Over a few weeks this loose bunch of emailers' behavior gelled into a predictable choreography: Provocation from one of them, research and response by me.
So I became the designated piñata, which is how things remained until today, the day before Election Day. Putting it in David Letterman's terms, these are the
Top 10 Things I Learned Being a Piñata

  1. We live in political echo chambers. Had I not joined this group, the rest of them would have endlessly circulated their (often inaccurate or completely fabricated) emails, expressing outrage at how horrible the [President][Minority Leader][Democrats in general] are. The idea of fact-checking would have never entered into the conversation.
  2. Fox News has wormed its way into viewers' brains. I noticed their arguments were often very similar to one another, to the point of sharing exact phrases. I'm not a frequent Fox News viewer but on occasions when I've watched I was struck by hearing the very same phrases. Fox News has become a very effective meme propagator.
  3. It's nearly impossible to change someone's mind. Over the past year I found hundreds of errors, exaggerations and flat-out confabulations I was able to show my rightie friends. This had zero impact. None. They remain resolutely and happily entrenched in their beliefs. Oh, and they blame Snopes.
  4. It's easy to fall into the "He's an idiot" trap. Armed with overwhelming evidence supporting the correctness of my arguments, it has been difficult to see why I didn't pull off at least one conversion. But I didn't. So my conclusion was, over and over again, sterling educational pedigrees aside, they're too dumb to get it. What else could it be?
  5. One issue overwhelms all other issues. Each of the guys on the email list had their own hot button: Israel. Muslims. Immigration, The debt. Whatever that issue was, it overshadowed everything else. And it also managed to color everything else to the point where no productive conversation could take place.

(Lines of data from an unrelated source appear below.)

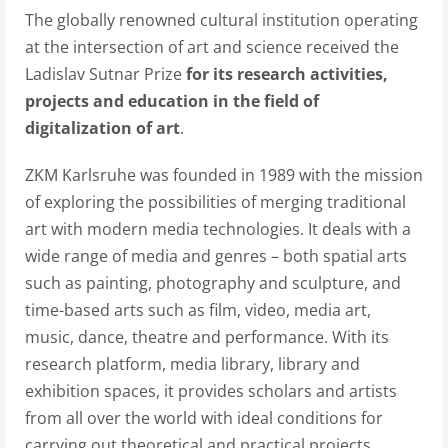
The globally renowned cultural institution operating
at the intersection of art and science received the
Ladislav Sutnar Prize
for its research activities,
projects and education in the field of
digitalization of art
.
ZKM Karlsruhe was founded in 1989 with the mission
of exploring the possibilities of merging traditional
art with modern media technologies. It deals with a
wide range of media and genres – both spatial arts
such as painting, photography and sculpture, and
time-based arts such as film, video, media art,
music, dance, theatre and performance. With its
research platform, media library, library and
exhibition spaces, it provides scholars and artists
from all over the world with ideal conditions for
carrying out theoretical and practical projects.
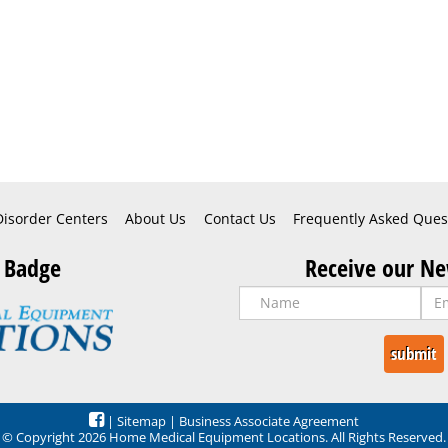
Disorder Centers
About Us
Contact Us
Frequently Asked Ques
 Badge
Receive our Ne
|
Sitemap
|
Business Associate Agreement
© Copyright 2026 Home Medical Equipment Locations. All Rights Reserved.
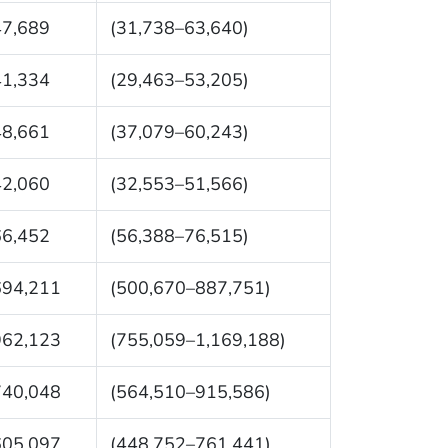
47,689
(31,738–63,640)
41,334
(29,463–53,205)
48,661
(37,079–60,243)
42,060
(32,553–51,566)
66,452
(56,388–76,515)
694,211
(500,670–887,751)
962,123
(755,059–1,169,188)
740,048
(564,510–915,586)
605,097
(448,752–761,441)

  6. How school buddies have diverged politically over time. I have no memory of what my friends' politics were when we were together in school. My best guess is that in the majority of cases politics at that time really didn't matter--other than avoiding getting drafted into overseas peril. Today, decades later, how far apart we are.

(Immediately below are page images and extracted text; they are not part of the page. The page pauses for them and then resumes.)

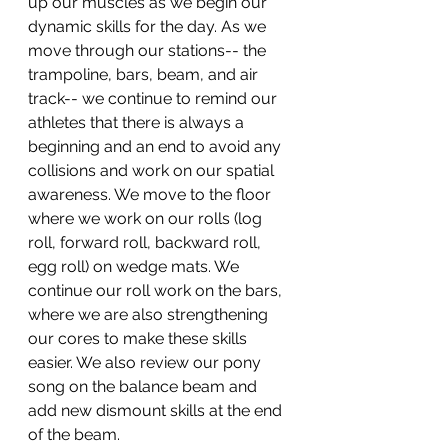
up our muscles as we begin our 
dynamic skills for the day. As we 
move through our stations-- the 
trampoline, bars, beam, and air 
track-- we continue to remind our 
athletes that there is always a 
beginning and an end to avoid any 
collisions and work on our spatial 
awareness. We move to the floor 
where we work on our rolls (log 
roll, forward roll, backward roll, 
egg roll) on wedge mats. We 
continue our roll work on the bars, 
where we are also strengthening 
our cores to make these skills 
easier. We also review our pony 
song on the balance beam and 
add new dismount skills at the end 
of the beam.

  7. No harm being the minority. Being continually on the defensive sharpened my thinking, improved my arguments and I learned things I probably wouldn't have otherwise.
  8. Agreement overlooks many faults. People with whom I have seldom agreed (i.e., Glenn Beck, George W. Bush) suddenly became attractive when I found out we had a common enemy. 
  9. Accuracy vanishes when forwarding a friendly point of view.The number of jaw-droppingly astounding claims I've received from my email buddies is amazing. They are just so delighted to hear Barack Obama has a Muslim love child, or Nancy Pelosi is a multiple ax murderer, or Bill Clinton's foundation funds ISIS, that they will pass it along without so much as the smallest effort to check its accuracy. 
  10. This was fun. In an election season almost completely fun-deprived, being a piñata added a lot of enjoyment. I recommend it.